Nonprofit organizations, just like for-profit companies, often need outside help to address challenges. And though still not a common field for nonprofit-oriented college grads, nonprofit consulting is increasingly a career move to consider. What?s more, entry-level opportunities are growing at a number of nonprofit consultancies. Organizations like the Bridgespan Group and New Sector Alliance increasingly offer internships and entry-level positions. The key benefit of this career track is the promise of combining functional expertise in consulting with deep knowledge of the nonprofit sector.

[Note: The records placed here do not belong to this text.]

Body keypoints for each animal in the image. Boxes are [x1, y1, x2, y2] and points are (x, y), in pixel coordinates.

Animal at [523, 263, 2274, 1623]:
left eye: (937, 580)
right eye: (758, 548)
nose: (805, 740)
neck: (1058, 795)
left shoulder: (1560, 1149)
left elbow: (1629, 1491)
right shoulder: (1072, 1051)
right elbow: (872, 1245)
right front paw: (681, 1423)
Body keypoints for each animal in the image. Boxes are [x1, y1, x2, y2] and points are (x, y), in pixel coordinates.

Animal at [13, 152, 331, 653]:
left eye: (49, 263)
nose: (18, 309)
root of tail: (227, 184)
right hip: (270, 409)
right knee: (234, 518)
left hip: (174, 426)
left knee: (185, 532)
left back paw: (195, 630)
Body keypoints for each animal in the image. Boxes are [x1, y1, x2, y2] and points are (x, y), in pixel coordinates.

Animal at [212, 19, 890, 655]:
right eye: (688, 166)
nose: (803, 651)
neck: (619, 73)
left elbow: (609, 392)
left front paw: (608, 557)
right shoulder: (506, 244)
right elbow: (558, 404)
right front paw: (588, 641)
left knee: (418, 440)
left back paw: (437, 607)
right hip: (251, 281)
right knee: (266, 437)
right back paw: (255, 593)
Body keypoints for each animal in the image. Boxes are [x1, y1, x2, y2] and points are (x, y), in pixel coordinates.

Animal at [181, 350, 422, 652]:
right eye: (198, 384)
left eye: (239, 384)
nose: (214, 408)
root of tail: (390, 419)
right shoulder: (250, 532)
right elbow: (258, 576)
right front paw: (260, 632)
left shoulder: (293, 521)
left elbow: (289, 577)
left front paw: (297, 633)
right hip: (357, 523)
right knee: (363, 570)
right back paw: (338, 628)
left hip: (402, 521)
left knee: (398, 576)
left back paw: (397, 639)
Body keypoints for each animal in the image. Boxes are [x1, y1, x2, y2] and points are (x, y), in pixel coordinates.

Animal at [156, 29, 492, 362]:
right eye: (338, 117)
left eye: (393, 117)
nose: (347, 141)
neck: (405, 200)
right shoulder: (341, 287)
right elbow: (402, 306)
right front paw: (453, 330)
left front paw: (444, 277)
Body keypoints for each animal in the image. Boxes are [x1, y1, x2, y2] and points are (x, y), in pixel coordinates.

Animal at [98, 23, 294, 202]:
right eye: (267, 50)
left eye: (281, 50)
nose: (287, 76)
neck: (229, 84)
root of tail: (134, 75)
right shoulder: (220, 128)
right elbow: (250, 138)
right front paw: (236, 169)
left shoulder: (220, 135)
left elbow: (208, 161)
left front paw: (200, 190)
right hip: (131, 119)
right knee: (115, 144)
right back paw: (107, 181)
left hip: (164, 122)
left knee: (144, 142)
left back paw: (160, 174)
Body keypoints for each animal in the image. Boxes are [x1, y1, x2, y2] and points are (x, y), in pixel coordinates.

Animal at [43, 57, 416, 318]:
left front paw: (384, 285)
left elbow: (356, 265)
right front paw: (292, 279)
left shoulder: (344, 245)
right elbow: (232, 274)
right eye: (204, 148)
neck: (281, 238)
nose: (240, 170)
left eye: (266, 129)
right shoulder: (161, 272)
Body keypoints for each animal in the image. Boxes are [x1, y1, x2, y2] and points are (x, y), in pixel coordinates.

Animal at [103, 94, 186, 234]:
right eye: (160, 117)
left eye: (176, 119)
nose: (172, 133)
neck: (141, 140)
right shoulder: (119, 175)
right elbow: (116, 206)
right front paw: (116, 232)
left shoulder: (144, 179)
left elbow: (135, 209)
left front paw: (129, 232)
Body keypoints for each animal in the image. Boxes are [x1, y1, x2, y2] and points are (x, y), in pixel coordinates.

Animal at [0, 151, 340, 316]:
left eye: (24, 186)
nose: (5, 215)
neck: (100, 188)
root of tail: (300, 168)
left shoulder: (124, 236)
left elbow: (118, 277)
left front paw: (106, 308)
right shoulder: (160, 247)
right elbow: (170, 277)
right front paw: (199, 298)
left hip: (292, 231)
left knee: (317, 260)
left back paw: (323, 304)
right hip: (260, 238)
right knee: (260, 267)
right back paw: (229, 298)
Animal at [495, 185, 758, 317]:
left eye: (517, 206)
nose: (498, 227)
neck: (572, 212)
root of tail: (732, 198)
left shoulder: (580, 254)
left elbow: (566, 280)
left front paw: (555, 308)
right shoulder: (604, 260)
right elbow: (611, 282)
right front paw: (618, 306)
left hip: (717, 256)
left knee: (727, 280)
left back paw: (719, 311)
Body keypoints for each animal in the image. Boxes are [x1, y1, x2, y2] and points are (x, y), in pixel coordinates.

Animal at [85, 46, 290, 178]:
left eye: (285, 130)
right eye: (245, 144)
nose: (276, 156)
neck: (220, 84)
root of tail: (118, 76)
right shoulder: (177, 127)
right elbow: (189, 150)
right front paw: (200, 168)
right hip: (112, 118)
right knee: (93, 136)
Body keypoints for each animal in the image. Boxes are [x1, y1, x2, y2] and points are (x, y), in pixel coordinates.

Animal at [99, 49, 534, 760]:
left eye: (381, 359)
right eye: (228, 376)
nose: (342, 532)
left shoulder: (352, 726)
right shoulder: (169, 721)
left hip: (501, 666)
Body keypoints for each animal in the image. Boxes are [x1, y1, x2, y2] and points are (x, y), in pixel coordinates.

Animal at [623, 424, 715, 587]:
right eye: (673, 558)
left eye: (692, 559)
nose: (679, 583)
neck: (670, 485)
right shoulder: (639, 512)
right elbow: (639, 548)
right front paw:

Did you know that the 2006 Nobel Peace Prize was awarded for social entrepreneurship? The recipient was Grameen Bank, for helping lift millions of people in Bangladesh out of poverty. According to Ashoka, a global social entrepreneurship fellowship, social entrepreneurs "are individuals with innovative solutions to society's most pressing social problems. They are ambitious and persistent, tackling major social issues and offering new ideas for wide-scale change." The scope for social entrepreneurial activity is vast, and so is its impact. If you want an insider's peek into this field, check out internship programs at Ashoka or Echoing Green.
Venture philanthropy is a radical step beyond traditional philanthropy. This emerging field represents a dynamic fusion of the nonprofit and for-profit worlds, one that is creating exciting opportunities for young professionals to "do good" while still applying and developing business skills. Venture philanthropists seek out nonprofits that show serious promise for making a difference, and provide them with funding and guidance, helping them grow into successful and sustainable enterprises.
Working as an investment analyst or manager for a foundation is a great way for someone with experience in finance to get involved in the nonprofit world. High-quality investment work is vital to any foundation, for its existence depends on prudent money management and growth of its endowment. Funds managers work to ensure the highest possible returns on the foundation's assets. They analyze risk and offer recommendations to board members and executives on the management of the endowment.